Les pays de l’Uémoa représentent 5% des marchés publics passés annuellement en Afrique soit 2,5 milliards de dollars US, ce qui équivaut en moyenne à 8,5% du PIB des Etats membres de l’Uémoa.

Au Mali, le volume des 1.586 marchés passés en 2011 a atteint environ 418 milliards de francs CFA.

Ce qui fera dire au président de l’Autorité de régulation des marchés publics (ARMDS), que le constat de l’importance des marchés publics dans le développement économique des Etats a très tôt attiré l’attention de la communauté internationale, en particulier les partenaires techniques et financiers des pays de la zone Uémoa. Il s’est avéré qu’une des actions visant à promouvoir la bonne gouvernance, en particulier économique et l’efficience des dépenses publiques dans la zone, pouvait être la formation sur les marchés publics en vue d’atteindre certains objectifs de développement.

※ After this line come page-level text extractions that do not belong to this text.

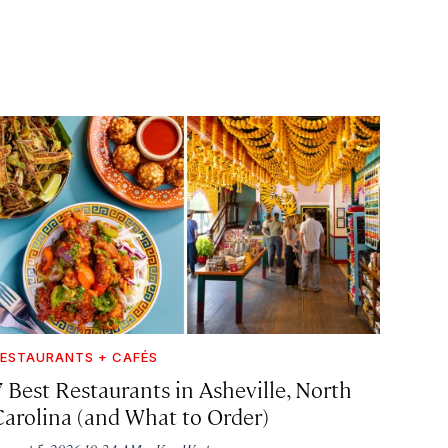
ESTAURANTS + CAFÉS
7 Best Restaurants in Asheville, North
Carolina (and What to Order)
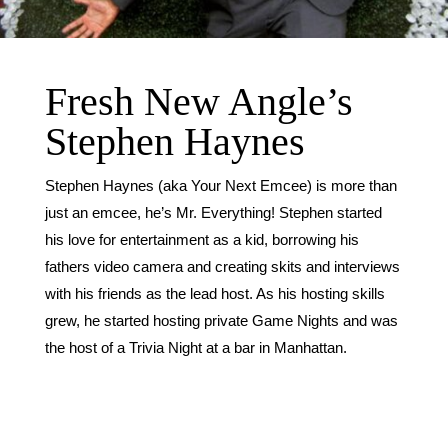
Fresh New Angle’s
Stephen Haynes
Stephen Haynes (aka Your Next Emcee) is more than
just an emcee, he’s Mr. Everything! Stephen started
his love for entertainment as a kid, borrowing his
fathers video camera and creating skits and interviews
with his friends as the lead host. As his hosting skills
grew, he started hosting private Game Nights and was
the host of a Trivia Night at a bar in Manhattan.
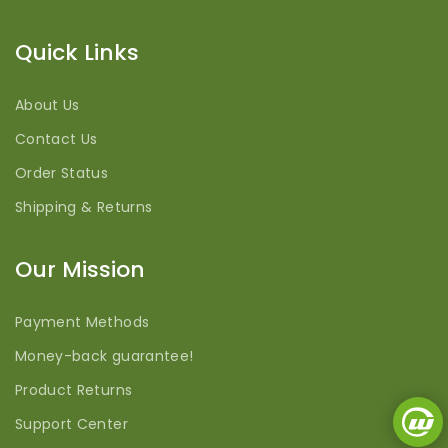
Quick Links
About Us
Contact Us
Order Status
Shipping & Returns
Our Mission
Payment Methods
Money-back guarantee!
Product Returns
Support Center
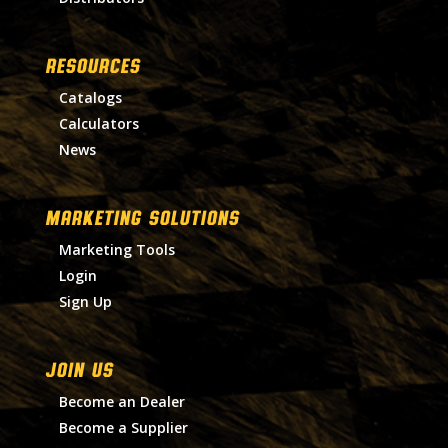
RESOURCES
Catalogs
Calculators
News
MARKETING SOLUTIONS
Marketing Tools
Login
Sign Up
Join Us
Become an Dealer
Become a Supplier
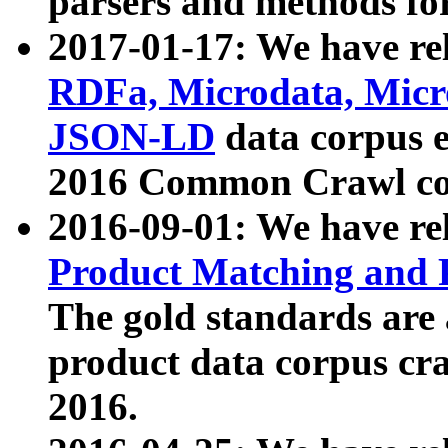
parsers and methods for
2017-01-17: We have rel
RDFa, Microdata, Mic
JSON-LD
data corpus e
2016 Common Crawl co
2016-09-01: We have re
Product Matching and P
The gold standards are
product data corpus craw
2016.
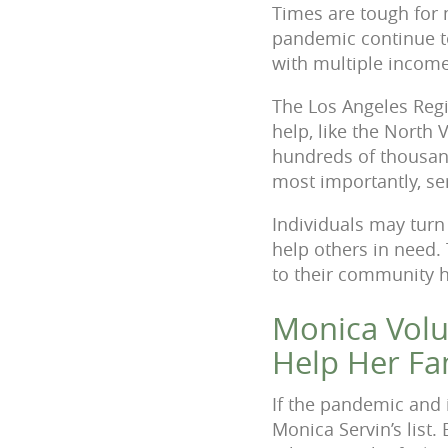
Times are tough for 
pandemic continue to
with multiple income
The Los Angeles Regi
help, like the North 
hundreds of thousand
most importantly, se
Individuals may turn 
help others in need.
to their community 
Monica Volu
Help Her Fa
If the pandemic and 
Monica Servin’s list.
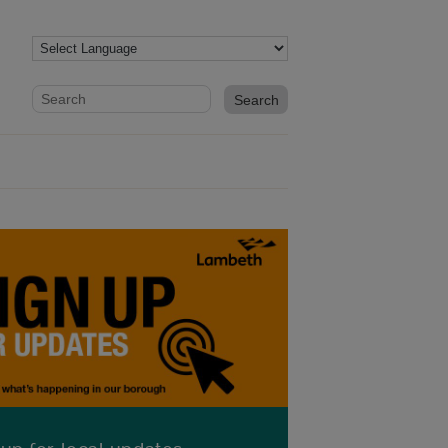
Website search form
Search website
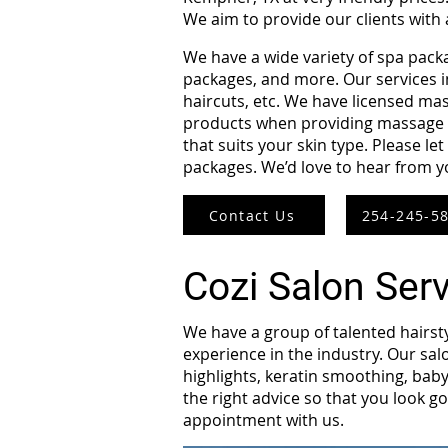
We aim to provide our clients with
We have a wide variety of spa pack
packages, and more. Our services in
haircuts, etc. We have licensed mas
products when providing massage th
that suits your skin type. Please l
packages. We’d love to hear from 
Contact Us
254-245-5
Cozi Salon Ser
We have a group of talented hairst
experience in the industry. Our salo
highlights, keratin smoothing, baby
the right advice so that you look go
appointment with us.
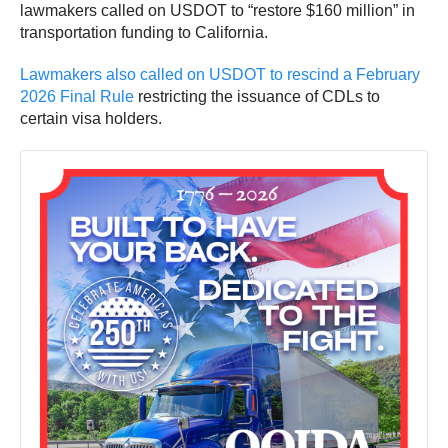
lawmakers called on USDOT to “restore $160 million” in
transportation funding to California.
Lawmakers also called on USDOT to rescind a February
2026 Final Rule
restricting the issuance of CDLs to
certain visa holders.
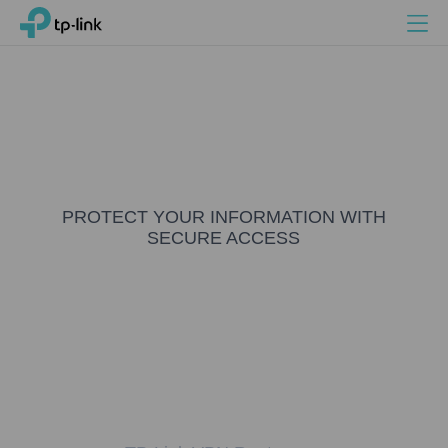
Search
Menu
TP-Link, Reliably Smart
PROTECT YOUR INFORMATION WITH
SECURE ACCESS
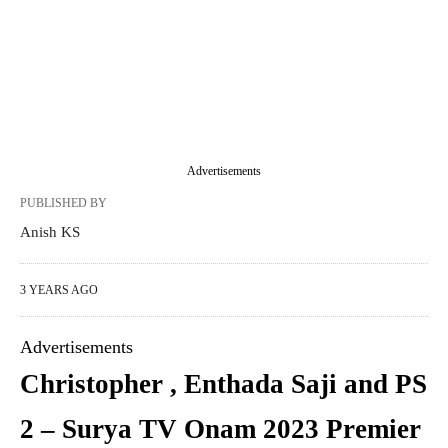
Advertisements
PUBLISHED BY
Anish KS
3 YEARS AGO
Advertisements
Christopher , Enthada Saji and PS
2 – Surya TV Onam 2023 Premier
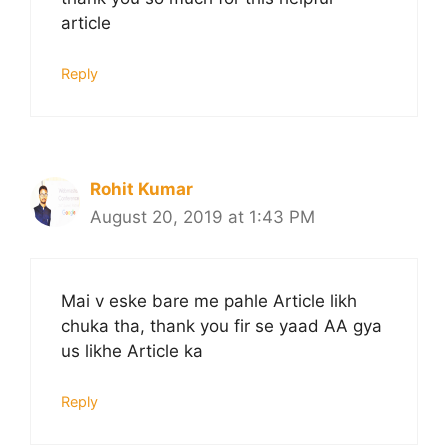
article
Reply
Rohit Kumar
August 20, 2019 at 1:43 PM
Mai v eske bare me pahle Article likh
chuka tha, thank you fir se yaad AA gya
us likhe Article ka
Reply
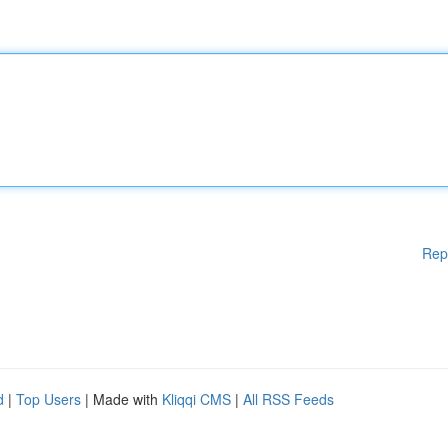
Rep
d
|
Top Users
| Made with
Kliqqi CMS
|
All RSS Feeds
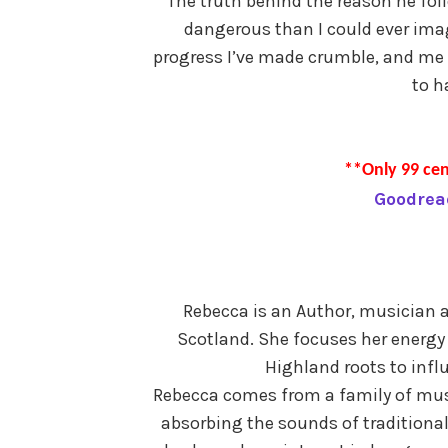
The truth behind the reason he foll
dangerous than I could ever imag
progress I’ve made crumble, and me 
to h
**Only 99 cen
Goodrea
Rebecca is an Author, musician a
Scotland. She focuses her energy 
Highland roots to influ
Rebecca comes from a family of mus
absorbing the sounds of traditiona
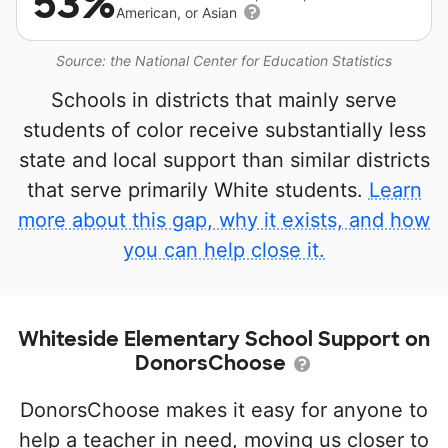
53%
American, or Asian
Source: the National Center for Education Statistics
Schools in districts that mainly serve
students of color receive substantially less
state and local support than similar districts
that serve primarily White students.
Learn
more about this gap, why it exists, and how
you can help close it.
Whiteside Elementary School Support on
DonorsChoose
DonorsChoose makes it easy for anyone to
help a teacher in need, moving us closer to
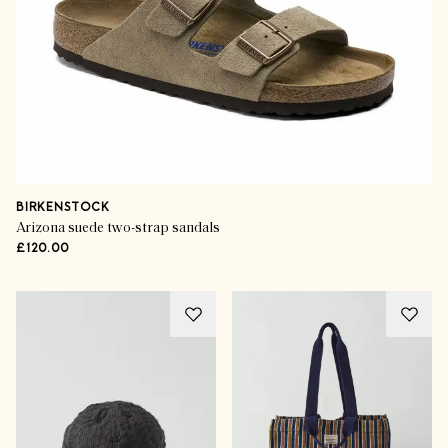
BIRKENSTOCK
Arizona suede two-strap sandals
£120.00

La présente session de formations des journalistes répond en à ce besoin, comme l’explique le président de l’ARMDS. Selon Amadou Santara, les enjeux de la bonne gouvernance dans le domaine des marchés publics recommandent que les différentes composantes de la société (Etat et ses démembrements, secteur privé, société civile) et surtout les médias, soient mieux imprégnées des dispositions du nouveau Code des marchés publics. L’atelier, qui prend fin ce vendredi, sera sanctionné par l’adoption de plusieurs recommandations et la remise d’attestations aux participants.